How many more reminders could anyone want?
59
Puzzle picture: Concealed in this rustic landscape is God. The first viewer who correctly identifies himself will receive, at absolutely no cost to himself, satori. Second prize is a weekend at Grossingers.
60
"How long will the hallucinations continue?" Mishkin asked.
"What hallucinations?"
61
Mishkin, at the age of twelve, loved God so greatly that he broke his marriage vows to himself.
Mishkin was unfaithful to himself again today, preferring the affections of a stylish sports car and a suede jacket to the ardent constancy and unstinting love of Mishkin.
"Your problem," the analyst said, "is an inability to love yourself."
"But I do love myself!" Mishkin declared. "I do! I really do!"
"Do you expect me to believe that?" the analyst asked. "I saw you looking at Sartre, Camus, Montaigne, Plato, Thoreau — to mention only a few of your lights o'love. When will you stop having these absurd, incessant, and unrewarding affairs?"
"I love myself," Mishkin wept. "I really do."
"Still smoking," the analyst noted. "Still lethargic, passive, uncontrolled. Is this the way you treat one whom you claim to love?"
62
Deep in the woods, Mishkin found an apostrophe. It was lost and crying softly to itself.
Mishkin took it in his arms and stroked its soft fur. The apostrophe sank its curved claws into Mishkin's shoulder. Mishkin ignored the pain and continued to smoke his cigarette.

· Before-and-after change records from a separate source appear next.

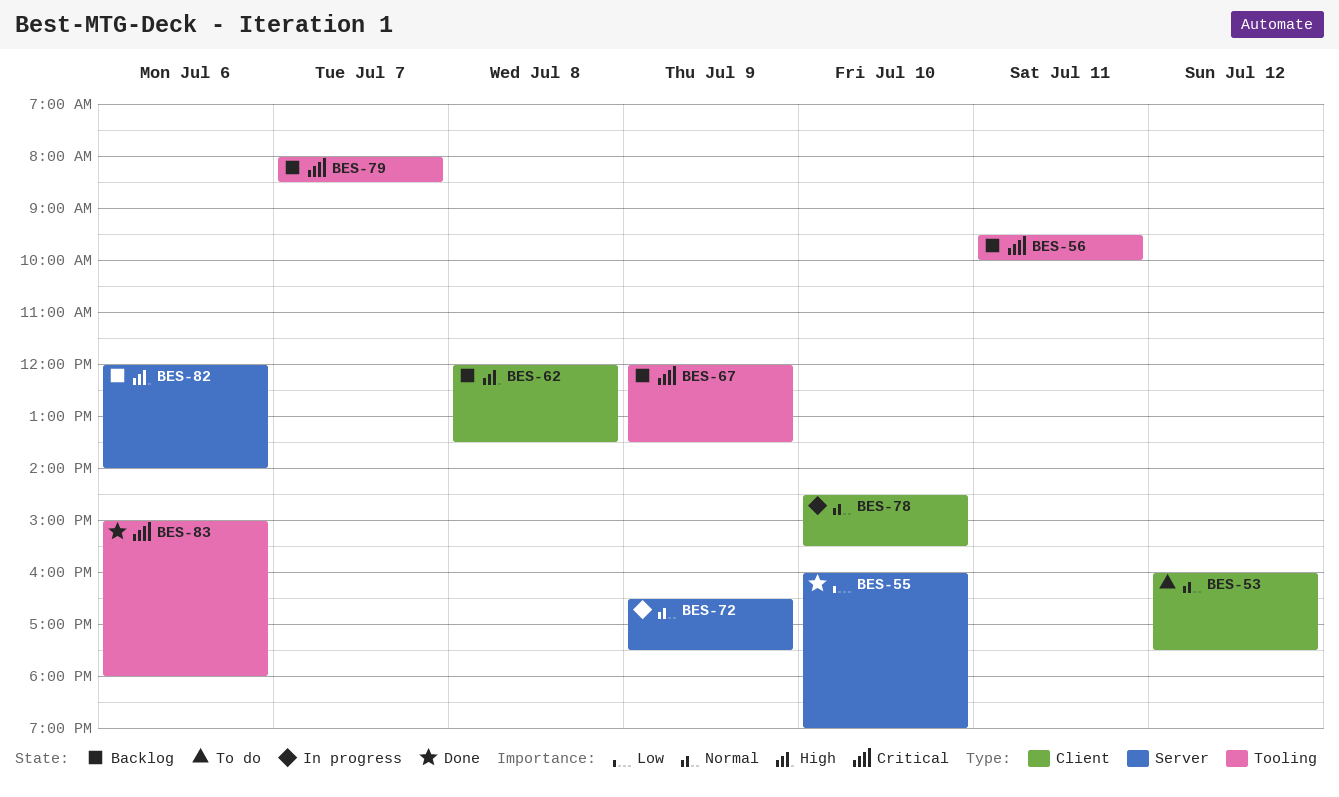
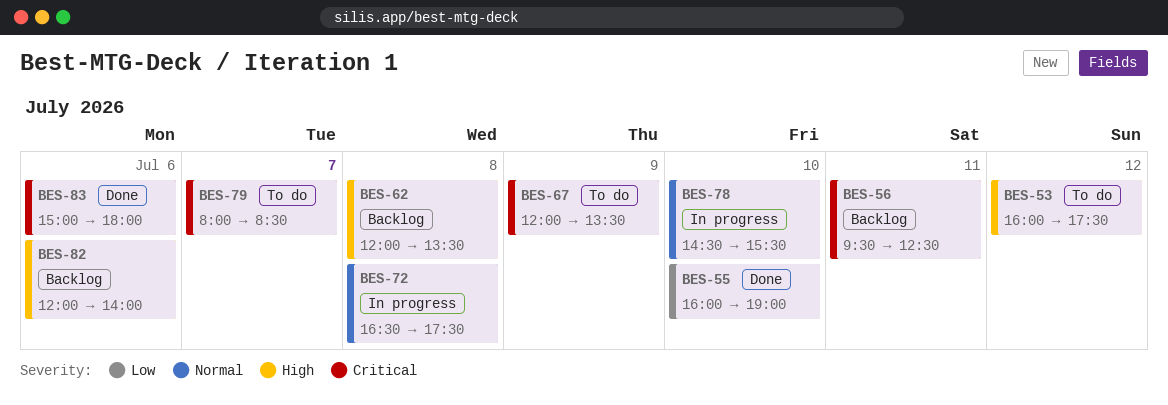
BES-53, priority: Normal -> High
BES-56, ends: 10:00 -> 12:30
BES-67, status: Backlog -> To do
BES-72, day: Jul 9 -> Jul 8
BES-79, status: Backlog -> To do

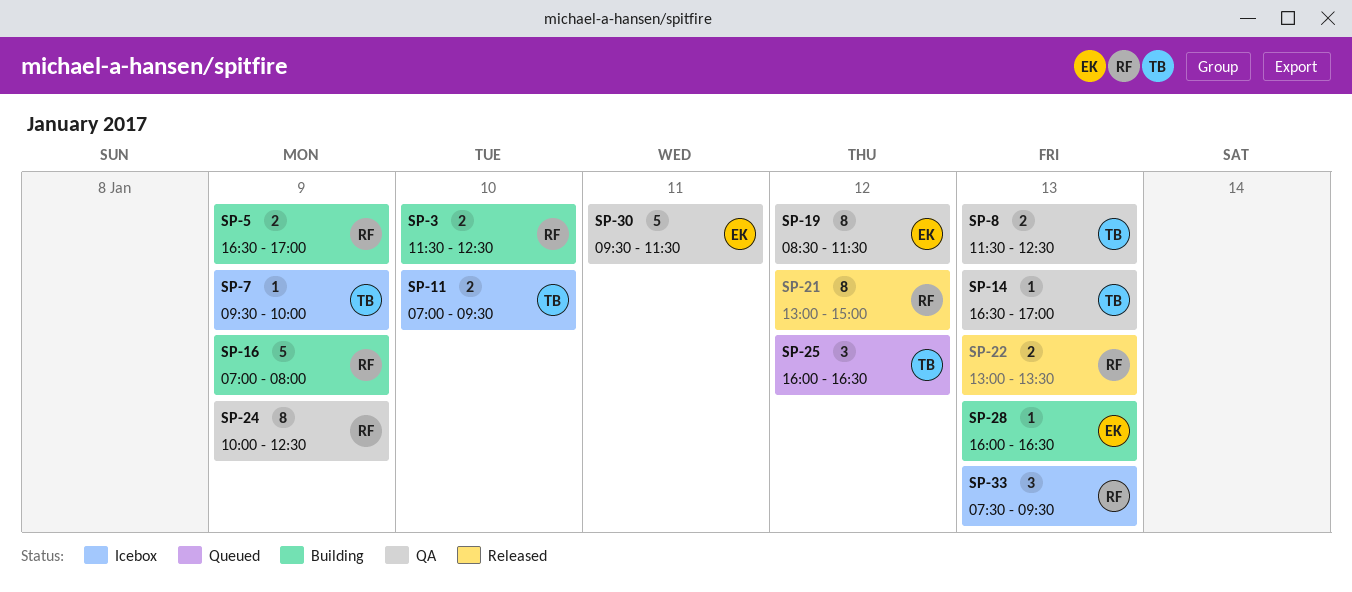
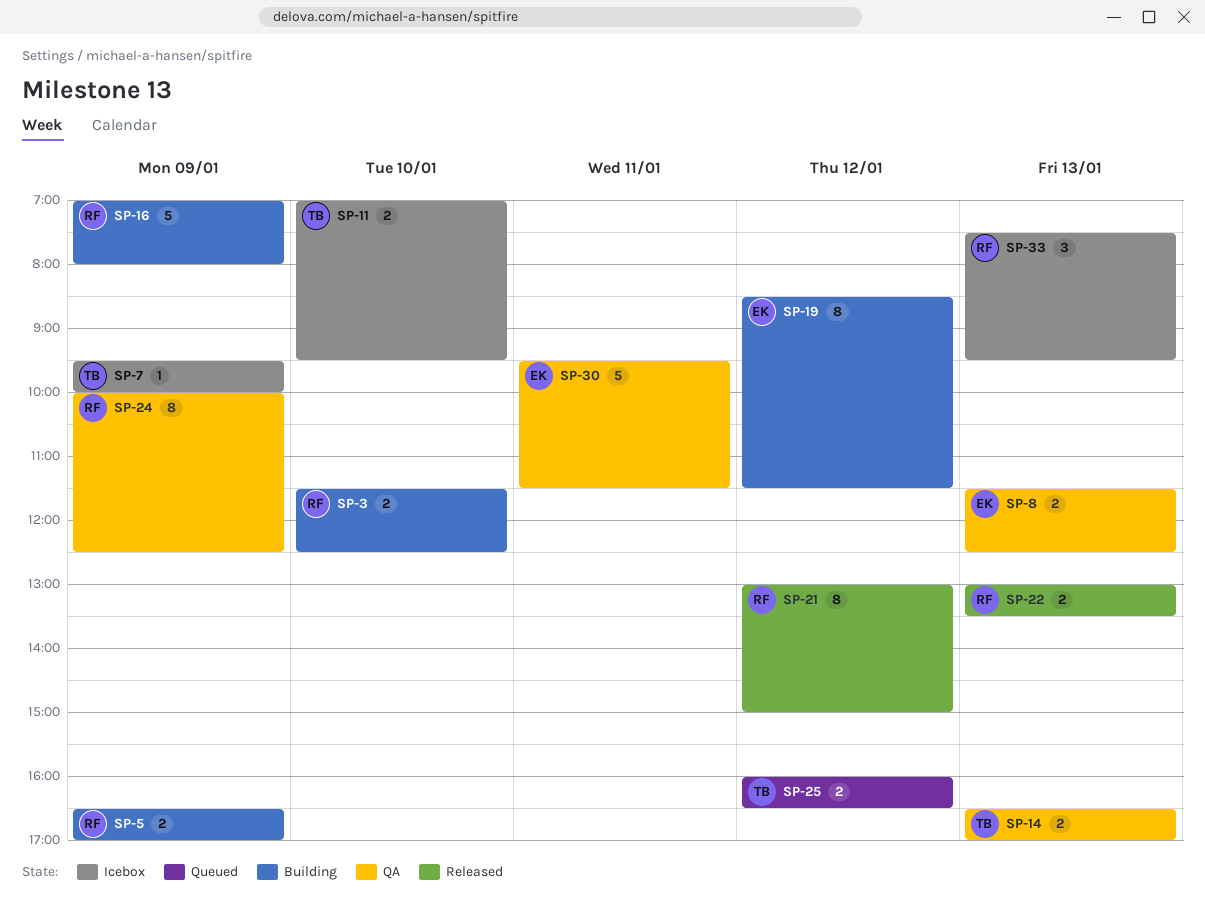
SP-8, owner: TB -> EK
SP-14, estimate: 1 -> 2
SP-19, status: QA -> Building
SP-25, estimate: 3 -> 2
SP-28: present -> none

They took his card and punched it. At once he felt relief, and then boredom, and then anxiety. He felt fine as soon as they put a new card into his hand.
The footprints continued into the woods. Mishkin followed them. He was well armed, prepared to face the fabulous beast. At last he saw it ahead of him and hastily fired. Too late he realized that he had shot one of his avatars. The avatar expired. Mishkin felt a sense of loss that became, inevitably, a sense of relief.
63. The Sorrows of the Man of a Thousand Disguises
The Man of a Thousand Disguises sat in his temporary office and considered the problem of Mishkin and the engine part. Somehow, the two would not come together, the desired juxtaposition would not come off. There was no flow towards the desired objective.
Because of the difficulties inherent in this problem, The Man had been forced to invent himself — a deus ex machina — now standing tongue-tied in front of the audience and endeavouring to explain what was to himself still inexplicable.
Having constructed himself, The Man of a Thousand Disguises was now stuck with himself. Did he also have to explain himself? Quickly, he abolished the necessity for doing so. He only had to explain about how Mishkin and the engine part came together.
But how in fact did they come together? Did they really have to?
"And so they came to their untimely ends, Mishkin, the cosmic jester, and the engine part, which was the cruel and paradoxical point of his joke. Yes, they perished, and at the same time the Earth fell into the sun, the sun blew up, and the entire galaxy fell through a black hole in the fabric of space-time, thus obliterating the tragi-comedy of human existence, and indeed, all dramas, all existences."